→ How to complete this task
The records follow. Give them all back exactly.

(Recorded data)
Start of Block
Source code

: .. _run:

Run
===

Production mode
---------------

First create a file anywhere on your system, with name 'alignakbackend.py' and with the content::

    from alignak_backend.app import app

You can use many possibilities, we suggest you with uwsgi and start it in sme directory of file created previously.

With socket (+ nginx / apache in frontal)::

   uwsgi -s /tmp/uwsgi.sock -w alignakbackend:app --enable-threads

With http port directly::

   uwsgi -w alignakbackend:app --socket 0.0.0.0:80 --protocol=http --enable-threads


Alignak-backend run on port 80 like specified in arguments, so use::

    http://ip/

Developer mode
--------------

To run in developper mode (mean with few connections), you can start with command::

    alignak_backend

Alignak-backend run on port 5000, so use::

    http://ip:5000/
End of Block
→ Response to this exercise
Source code

: .. _run:

Run
===

Production mode
---------------

First create a file anywhere on your system, with name 'alignakbackend.py' and with the content::

    from alignak_backend.app import app

You can use many possibilities, we suggest you with uwsgi and start it in sme directory of file created previously.

With socket (+ nginx / apache in frontal)::

   uwsgi -s /tmp/uwsgi.sock -w alignakbackend:app --enable-threads

With http port directly::

   uwsgi -w alignakbackend:app --socket 0.0.0.0:80 --protocol=http --enable-threads


Alignak-backend run on port 80 like specified in arguments, so use::

    http://ip/

Developer mode
--------------

To run in developper mode (mean with few connections), you can start with command::

    alignak_backend

Alignak-backend run on port 5000, so use::

    http://ip:5000/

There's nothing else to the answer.